The substance was legally sold in places such as convenience stores, the place where David Burnett said his son bought the Spice that he later smoked. But Chase’s Law changed all that. Synthetic marijuana is now a Schedule I controlled substance. As such, possessing, attempting to possess, selling, distributing or giving the drug to another person is now a felony, according to the Fayette County Sheriff’s Office.

The ink had not dried from Deal’s signature before local law enforcement agencies were visiting stores.

Fayette County Sheriff’s deputies and officers with the Fayetteville Police Dept. on March 28 conducted an operation informing store owners of the new law and removing synthetic marijuana products from store shelves. Officers and deputies located and removed numerous packets of the drug, according to Fayetteville Det. Mike Whitlow.

Sheriff’s spokesman Brent Rowan said deputies and officers focused their efforts on educating store owners about the amended law. The store owners were provided a copy of the new law and given the opportunity of surrendering any synthetic marijuana they currently had in stock, Rowan said.

Also on March 28, Peachtree City Police Capt. Rosanna Dove said officers visited more than half a dozen stores in the city after the law was signed and found that store owners had already complied with the new law.

“A few of them had taken the items off the shelf after Chase passed away,” Dove said. “Others took the items off the shelves as soon as they heard the law had passed.”

Subsequent visits paid to additional stores found none of the Spice products for sale, Dove added.
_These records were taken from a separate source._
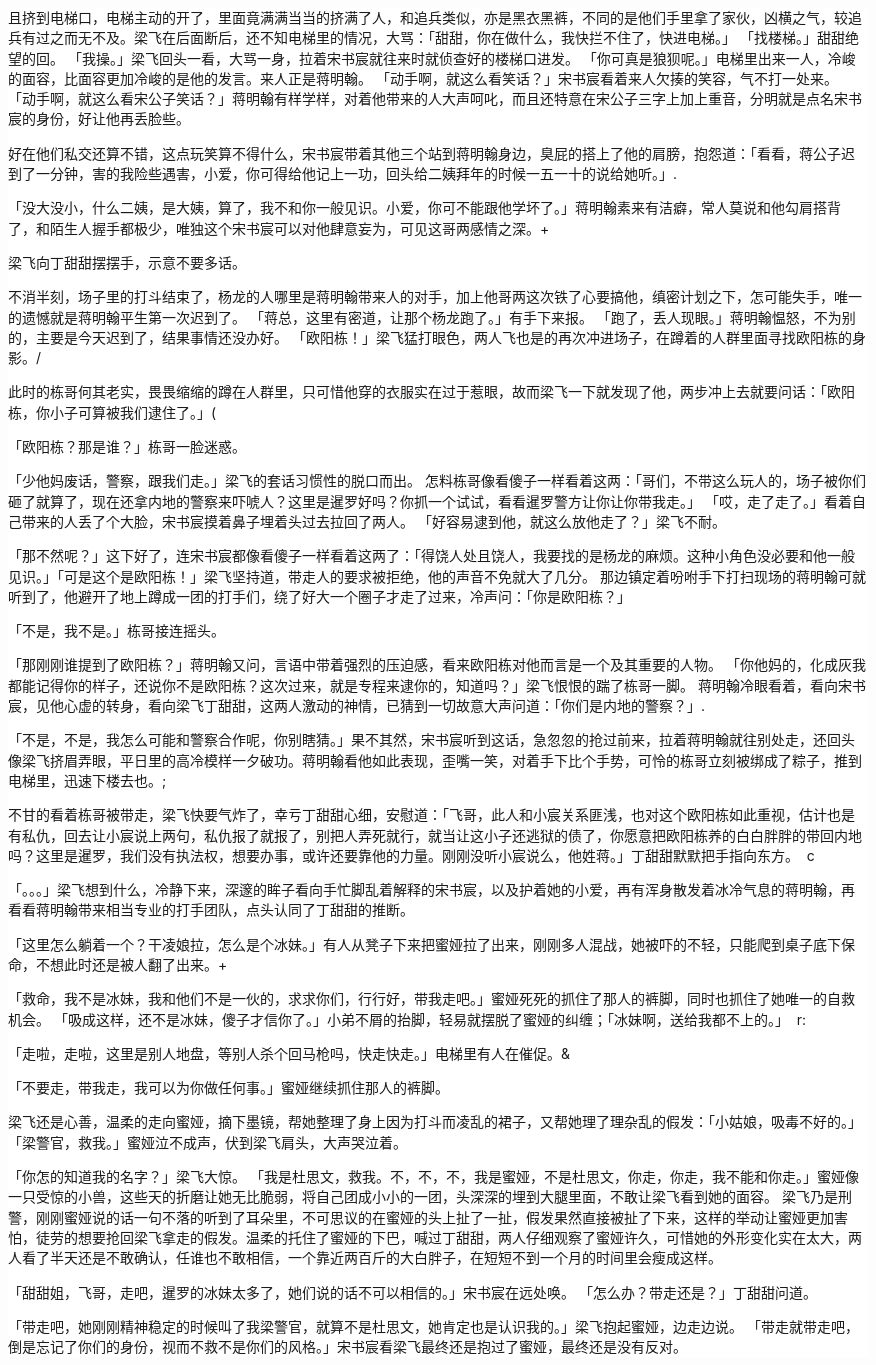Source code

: 且挤到电梯口，电梯主动的开了，里面竟满满当当的挤满了人，和追兵类似，亦是黑衣黑裤，不同的是他们手里拿了家伙，凶横之气，较追兵有过之而无不及。梁飞在后面断后，还不知电梯里的情况，大骂：「甜甜，你在做什么，我快拦不住了，快进电梯。」 「找楼梯。」甜甜绝望的回。 「我操。」梁飞回头一看，大骂一身，拉着宋书宸就往来时就侦查好的楼梯口进发。 「你可真是狼狈呢。」电梯里出来一人，冷峻的面容，比面容更加冷峻的是他的发言。来人正是蒋明翰。 「动手啊，就这么看笑话？」宋书宸看着来人欠揍的笑容，气不打一处来。 「动手啊，就这么看宋公子笑话？」蒋明翰有样学样，对着他带来的人大声呵叱，而且还特意在宋公子三字上加上重音，分明就是点名宋书宸的身份，好让他再丢脸些。

好在他们私交还算不错，这点玩笑算不得什么，宋书宸带着其他三个站到蒋明翰身边，臭屁的搭上了他的肩膀，抱怨道：「看看，蒋公子迟到了一分钟，害的我险些遇害，小爱，你可得给他记上一功，回头给二姨拜年的时候一五一十的说给她听。」.

「没大没小，什么二姨，是大姨，算了，我不和你一般见识。小爱，你可不能跟他学坏了。」蒋明翰素来有洁癖，常人莫说和他勾肩搭背了，和陌生人握手都极少，唯独这个宋书宸可以对他肆意妄为，可见这哥两感情之深。+

梁飞向丁甜甜摆摆手，示意不要多话。

不消半刻，场子里的打斗结束了，杨龙的人哪里是蒋明翰带来人的对手，加上他哥两这次铁了心要搞他，缜密计划之下，怎可能失手，唯一的遗憾就是蒋明翰平生第一次迟到了。 「蒋总，这里有密道，让那个杨龙跑了。」有手下来报。 「跑了，丢人现眼。」蒋明翰愠怒，不为别的，主要是今天迟到了，结果事情还没办好。 「欧阳栋！」梁飞猛打眼色，两人飞也是的再次冲进场子，在蹲着的人群里面寻找欧阳栋的身影。/

此时的栋哥何其老实，畏畏缩缩的蹲在人群里，只可惜他穿的衣服实在过于惹眼，故而梁飞一下就发现了他，两步冲上去就要问话：「欧阳栋，你小子可算被我们逮住了。」(

「欧阳栋？那是谁？」栋哥一脸迷惑。

「少他妈废话，警察，跟我们走。」梁飞的套话习惯性的脱口而出。 怎料栋哥像看傻子一样看着这两：「哥们，不带这么玩人的，场子被你们砸了就算了，现在还拿内地的警察来吓唬人？这里是暹罗好吗？你抓一个试试，看看暹罗警方让你让你带我走。」 「哎，走了走了。」看着自己带来的人丢了个大脸，宋书宸摸着鼻子埋着头过去拉回了两人。 「好容易逮到他，就这么放他走了？」梁飞不耐。

「那不然呢？」这下好了，连宋书宸都像看傻子一样看着这两了：「得饶人处且饶人，我要找的是杨龙的麻烦。这种小角色没必要和他一般见识。」「可是这个是欧阳栋！」梁飞坚持道，带走人的要求被拒绝，他的声音不免就大了几分。 那边镇定着吩咐手下打扫现场的蒋明翰可就听到了，他避开了地上蹲成一团的打手们，绕了好大一个圈子才走了过来，冷声问：「你是欧阳栋？」

「不是，我不是。」栋哥接连摇头。

「那刚刚谁提到了欧阳栋？」蒋明翰又问，言语中带着强烈的压迫感，看来欧阳栋对他而言是一个及其重要的人物。 「你他妈的，化成灰我都能记得你的样子，还说你不是欧阳栋？这次过来，就是专程来逮你的，知道吗？」梁飞恨恨的踹了栋哥一脚。 蒋明翰冷眼看着，看向宋书宸，见他心虚的转身，看向梁飞丁甜甜，这两人激动的神情，已猜到一切故意大声问道：「你们是内地的警察？」.

「不是，不是，我怎么可能和警察合作呢，你别瞎猜。」果不其然，宋书宸听到这话，急忽忽的抢过前来，拉着蒋明翰就往别处走，还回头像梁飞挤眉弄眼，平日里的高冷模样一夕破功。蒋明翰看他如此表现，歪嘴一笑，对着手下比个手势，可怜的栋哥立刻被绑成了粽子，推到电梯里，迅速下楼去也。;

不甘的看着栋哥被带走，梁飞快要气炸了，幸亏丁甜甜心细，安慰道：「飞哥，此人和小宸关系匪浅，也对这个欧阳栋如此重视，估计也是有私仇，回去让小宸说上两句，私仇报了就报了，别把人弄死就行，就当让这小子还逃狱的债了，你愿意把欧阳栋养的白白胖胖的带回内地吗？这里是暹罗，我们没有执法权，想要办事，或许还要靠他的力量。刚刚没听小宸说么，他姓蒋。」丁甜甜默默把手指向东方。  c

「。。。」梁飞想到什么，冷静下来，深邃的眸子看向手忙脚乱着解释的宋书宸，以及护着她的小爱，再有浑身散发着冰冷气息的蒋明翰，再看看蒋明翰带来相当专业的打手团队，点头认同了丁甜甜的推断。

「这里怎么躺着一个？干凌娘拉，怎么是个冰妹。」有人从凳子下来把蜜娅拉了出来，刚刚多人混战，她被吓的不轻，只能爬到桌子底下保命，不想此时还是被人翻了出来。+

「救命，我不是冰妹，我和他们不是一伙的，求求你们，行行好，带我走吧。」蜜娅死死的抓住了那人的裤脚，同时也抓住了她唯一的自救机会。 「吸成这样，还不是冰妹，傻子才信你了。」小弟不屑的抬脚，轻易就摆脱了蜜娅的纠缠；「冰妹啊，送给我都不上的。」  r:

「走啦，走啦，这里是别人地盘，等别人杀个回马枪吗，快走快走。」电梯里有人在催促。&

「不要走，带我走，我可以为你做任何事。」蜜娅继续抓住那人的裤脚。

梁飞还是心善，温柔的走向蜜娅，摘下墨镜，帮她整理了身上因为打斗而凌乱的裙子，又帮她理了理杂乱的假发：「小姑娘，吸毒不好的。」 「梁警官，救我。」蜜娅泣不成声，伏到梁飞肩头，大声哭泣着。

「你怎的知道我的名字？」梁飞大惊。 「我是杜思文，救我。不，不，不，我是蜜娅，不是杜思文，你走，你走，我不能和你走。」蜜娅像一只受惊的小兽，这些天的折磨让她无比脆弱，将自己团成小小的一团，头深深的埋到大腿里面，不敢让梁飞看到她的面容。 梁飞乃是刑警，刚刚蜜娅说的话一句不落的听到了耳朵里，不可思议的在蜜娅的头上扯了一扯，假发果然直接被扯了下来，这样的举动让蜜娅更加害怕，徒劳的想要抢回梁飞拿走的假发。温柔的托住了蜜娅的下巴，喊过丁甜甜，两人仔细观察了蜜娅许久，可惜她的外形变化实在太大，两人看了半天还是不敢确认，任谁也不敢相信，一个靠近两百斤的大白胖子，在短短不到一个月的时间里会瘦成这样。

「甜甜姐，飞哥，走吧，暹罗的冰妹太多了，她们说的话不可以相信的。」宋书宸在远处唤。 「怎么办？带走还是？」丁甜甜问道。

「带走吧，她刚刚精神稳定的时候叫了我梁警官，就算不是杜思文，她肯定也是认识我的。」梁飞抱起蜜娅，边走边说。 「带走就带走吧，倒是忘记了你们的身份，视而不救不是你们的风格。」宋书宸看梁飞最终还是抱过了蜜娅，最终还是没有反对。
Spice is a substance that can reportedly be altered with the substitution of one or more different chemicals that presumably make it a “different” substance and thus made more difficult to regulate. To that end, the Burnett family had asked that a law be passed by the Georgia General Assembly to ban the product from store shelves.
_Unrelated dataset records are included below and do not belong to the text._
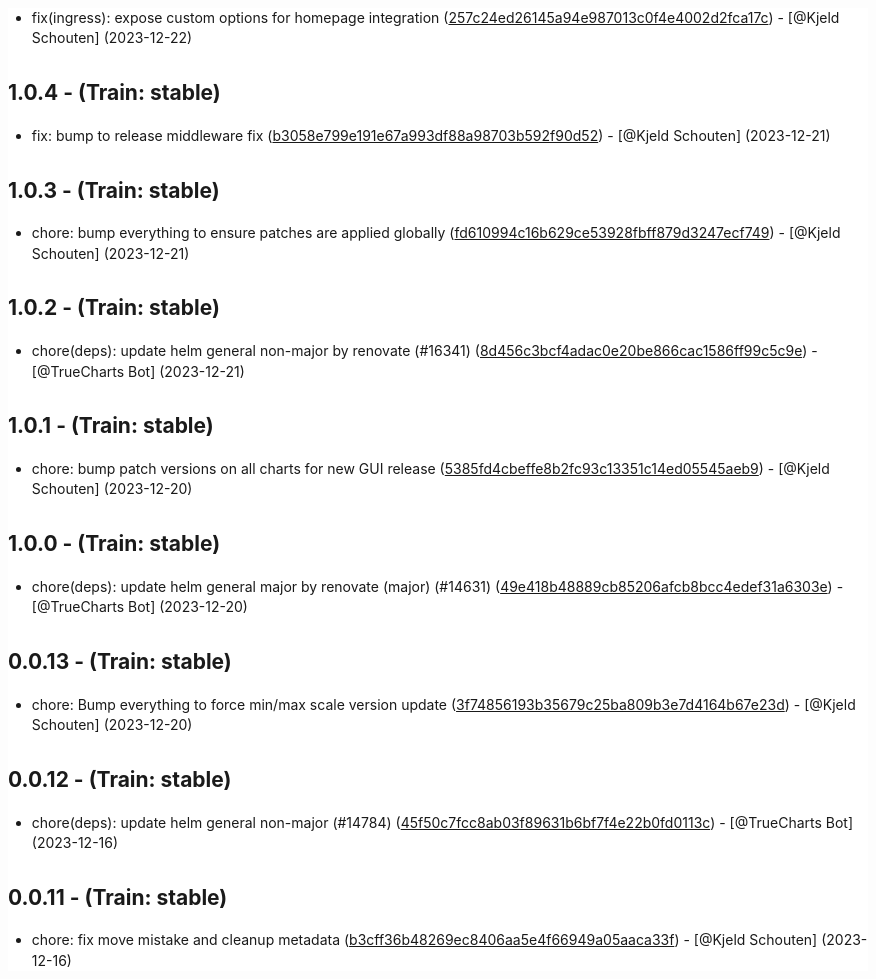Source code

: - fix(ingress): expose custom options for homepage integration ([257c24ed26145a94e987013c0f4e4002d2fca17c](https://github.com/truecharts/charts/commit/257c24ed26145a94e987013c0f4e4002d2fca17c)) - [@Kjeld Schouten] (2023-12-22)

## 1.0.4 - (Train: stable)

- fix: bump to release middleware fix ([b3058e799e191e67a993df88a98703b592f90d52](https://github.com/truecharts/charts/commit/b3058e799e191e67a993df88a98703b592f90d52)) - [@Kjeld Schouten] (2023-12-21)

## 1.0.3 - (Train: stable)

- chore: bump everything to ensure patches are applied globally ([fd610994c16b629ce53928fbff879d3247ecf749](https://github.com/truecharts/charts/commit/fd610994c16b629ce53928fbff879d3247ecf749)) - [@Kjeld Schouten] (2023-12-21)

## 1.0.2 - (Train: stable)

- chore(deps): update helm general non-major by renovate (#16341) ([8d456c3bcf4adac0e20be866cac1586ff99c5c9e](https://github.com/truecharts/charts/commit/8d456c3bcf4adac0e20be866cac1586ff99c5c9e)) - [@TrueCharts Bot] (2023-12-21)

## 1.0.1 - (Train: stable)

- chore: bump patch versions on all charts for new GUI release ([5385fd4cbeffe8b2fc93c13351c14ed05545aeb9](https://github.com/truecharts/charts/commit/5385fd4cbeffe8b2fc93c13351c14ed05545aeb9)) - [@Kjeld Schouten] (2023-12-20)

## 1.0.0 - (Train: stable)

- chore(deps): update helm general major by renovate (major) (#14631) ([49e418b48889cb85206afcb8bcc4edef31a6303e](https://github.com/truecharts/charts/commit/49e418b48889cb85206afcb8bcc4edef31a6303e)) - [@TrueCharts Bot] (2023-12-20)

## 0.0.13 - (Train: stable)

- chore: Bump everything to force min/max scale version update ([3f74856193b35679c25ba809b3e7d4164b67e23d](https://github.com/truecharts/charts/commit/3f74856193b35679c25ba809b3e7d4164b67e23d)) - [@Kjeld Schouten] (2023-12-20)

## 0.0.12 - (Train: stable)

- chore(deps): update helm general non-major (#14784) ([45f50c7fcc8ab03f89631b6bf7f4e22b0fd0113c](https://github.com/truecharts/charts/commit/45f50c7fcc8ab03f89631b6bf7f4e22b0fd0113c)) - [@TrueCharts Bot] (2023-12-16)

## 0.0.11 - (Train: stable)

- chore: fix move mistake and cleanup metadata ([b3cff36b48269ec8406aa5e4f66949a05aaca33f](https://github.com/truecharts/charts/commit/b3cff36b48269ec8406aa5e4f66949a05aaca33f)) - [@Kjeld Schouten] (2023-12-16)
Synthetic cannabinoids contain marijuana-like chemical compounds combined with different forms of dried vegetation. These products had been sold in gas stations and convenience stores throughout the state and were purchased and smoked by individuals in search of a legal high.

The substance today contains a different chemical compound that in 2003 was sold as “K-2.” A couple of the chemical compounds in the substance were altered in subsequent years and branded as “K-4,” Fayetteville Police Det. Scott Israel said recently. But regardless of the name, the variations of what is now called Spice or synthetic marijuana also carried a notice on the label that the product was not for human consumption, Israel said, meaning that until the new law was signed there was no prohibition against a 14-year-old purchasing the product.
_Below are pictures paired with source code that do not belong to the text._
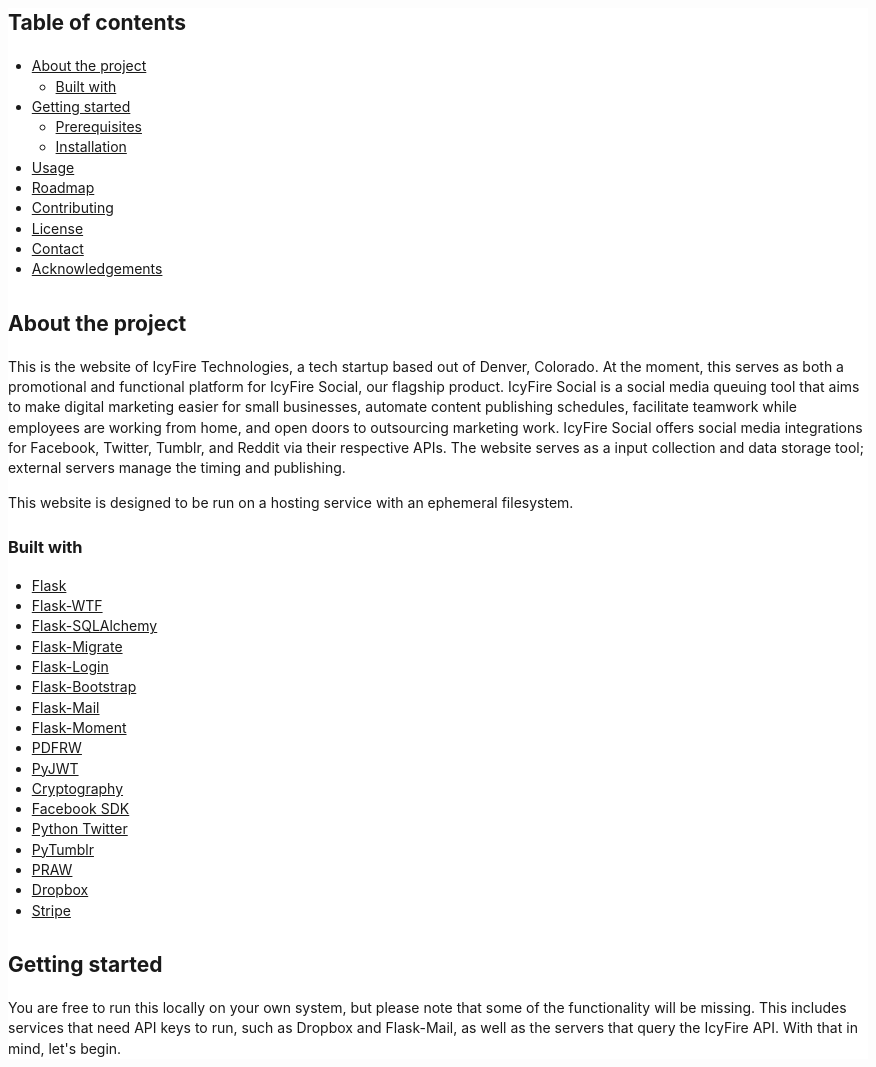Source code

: ## Table of contents

* [About the project](#about-the-project)
  * [Built with](#built-with)
* [Getting started](#getting-started)
  * [Prerequisites](#prerequisites)
  * [Installation](#installation)
* [Usage](#usage)
* [Roadmap](#roadmap)
* [Contributing](#contributing)
* [License](#license)
* [Contact](#contact)
* [Acknowledgements](#acknowledgements)

## About the project

This is the website of IcyFire Technologies, a tech startup based out of Denver, Colorado. At the moment, this serves as both a promotional and functional platform for IcyFire Social, our flagship product. IcyFire Social is a social media queuing tool that aims to make digital marketing easier for small businesses, automate content publishing schedules, facilitate teamwork while employees are working from home, and open doors to outsourcing marketing work. IcyFire Social offers social media integrations for Facebook, Twitter, Tumblr, and Reddit via their respective APIs. The website serves as a input collection and data storage tool; external servers manage the timing and publishing.

This website is designed to be run on a hosting service with an ephemeral filesystem.

### Built with

* [Flask](https://flask.palletsprojects.com/en/1.1.x/)
* [Flask-WTF](https://flask-wtf.readthedocs.io/en/stable/)
* [Flask-SQLAlchemy](https://flask-sqlalchemy.palletsprojects.com/en/2.x/)
* [Flask-Migrate](https://flask-migrate.readthedocs.io/en/latest/)
* [Flask-Login](https://flask-login.readthedocs.io/en/latest/)
* [Flask-Bootstrap](https://pythonhosted.org/Flask-Bootstrap/) 
* [Flask-Mail](https://pythonhosted.org/Flask-Mail/)
* [Flask-Moment](https://github.com/miguelgrinberg/Flask-Moment)
* [PDFRW](https://pypi.org/project/pdfrw/)
* [PyJWT](https://pyjwt.readthedocs.io/en/latest/)
* [Cryptography](https://cryptography.io/en/latest/)
* [Facebook SDK](https://facebook-sdk.readthedocs.io/en/latest/)
* [Python Twitter](https://github.com/bear/python-twitter)
* [PyTumblr](https://github.com/tumblr/pytumblr)
* [PRAW](https://praw.readthedocs.io/en/latest/)
* [Dropbox](https://www.dropbox.com/developers/documentation/python#documentation)
* [Stripe](https://stripe.com/docs)

## Getting started

You are free to run this locally on your own system, but please note that some of the functionality will be missing. This includes services that need API keys to run, such as Dropbox and Flask-Mail, as well as the servers that query the IcyFire API. With that in mind, let's begin.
“These synthetic substances pose an enormous risk to our public safety,” said Deal. “As the usage has dramatically increased, instances of violence, bodily harm and even death have risen with it. I applaud the GBI and the General Assembly for their fast work on this legislation, which addresses a pressing need.”

According to the American Association of Poison Control Centers, there were 6,959 calls nationwide related to adverse effects associated with synthetic cannabinoid compounds in 2011. This is nearly 2.4 times the amount of calls in 2010. Doctors have determined that synthetic marijuana can cause psychosis and increase the tendency of violent behavior. 

In September of last year, a Bulloch County woman was hospitalized after her boyfriend brutally assaulted her while under the influence of synthetic marijuana, said Deal spokesman Brian Robinson. Just this month, a 17-year-old in Washington state who was high on synthetic marijuana fatally stabbed a sleeping schoolmate because he felt “an urge to hurt someone,” Robinson said.